MY PROMISE TO YOU
To relentlessly walk with you on your journey until you find your inner Creator and unleash your Divine essence to the world.
What is mindfulness Meditation?
People often ask me what is Mindfulness Meditation?
It’s hard to come up with a short answer but here is my attempt:
It’s a family of techniques that promote a conscious attempt to focus your attention in a non-analytical way and to disconnect from your ruminating thoughts.
Easy Right?
If I break this definition down, we can start by looking at “meditation is a family of techniques.”
This is important because many people think of meditation as a one-way technique and if they can’t master that technique, they are doomed to a life of taming the monkey mind.
In fact, meditation is many things. Any moment can be meditation.
If you bring your full attention to the moment, whatever the activity is, then you are entering a form of meditation.
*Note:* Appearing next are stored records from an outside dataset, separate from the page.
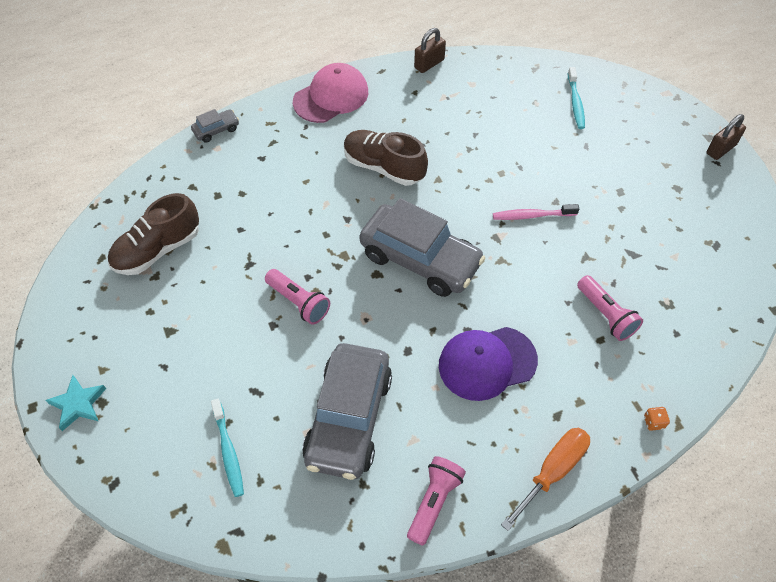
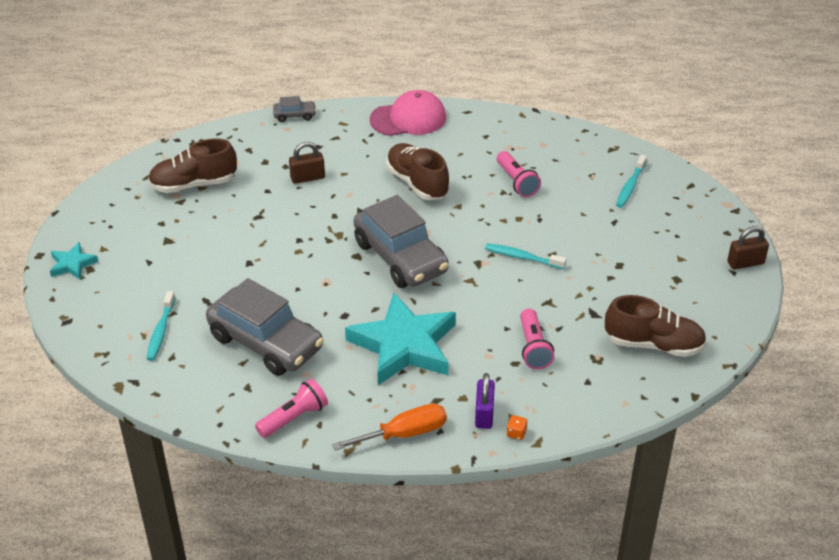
camera: 25 degrees right, 15 degrees down
pink flashlight [265,269,330,325] -> pink flashlight moved to [497,151,541,197]
grey car [302,343,392,480] -> grey car turned 90 degrees counterclockwise [206,278,324,376]
brown padlock [414,28,446,73] -> brown padlock moved to [289,142,325,184]
purple cap [439,327,538,401] -> turquoise star [345,292,456,385]
pink toothbrush [493,204,579,220] -> turquoise toothbrush [485,243,566,269]
none -> purple padlock [475,373,495,429]
none -> brown shoe [605,295,707,357]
So, for example, if you take a shower and every bit of your attention is on the sensation of the water splashing on your body, the feeling of the temperature, of the pressure of the water on your skin and you are fully present with the experience, then you are having a mindful meditative shower.
So, whatever the experience so long as you are fully present with it you are mindfully meditating.
Any moment can be an invitation to mindfulness.
It is what we choose to do consciously that has the potential to become a meditative moment.
It’s all about the experience of bringing your attention to a focal point, like your breath and having that open, accepting, non-reactive relationship with that focal point.
No thoughts about it, simply the experience of it.
We’re not thinking about it, we’re not judging it, we’re just “being” with it.
If you bring your attention to the blue sky and you just breathe air, observe the sky, breathe, and see the beauty of the sky, that’s the entire mindful experience.
If the mind interferes and you start to analyse the sky and start thinking about how the sky is so beautiful and you hope it will be tomorrow again then you are no longer with the sky but rather with your mind and thoughts about the sky. You’re gone.
When you use, for example, the breath as a focal point within the breathing meditation, your mind may wander but you will bring your attention back to your focal point – that is the breath.
And you’ll do it again and again in a single meditation. This is how you begin to retrain the mind. The more you do it the more you exercise the mind’s ability to return and maintain its focal point.
Anything we do regularly will change our cognition.
So mindful meditation is choosing to engage in an activity that changes the quality of our attention from a fluctuating reactive all over the place attention, to one that sits still with a particular focal point.
So, practice and don’t be discouraged if your mind wanders its all part of the training.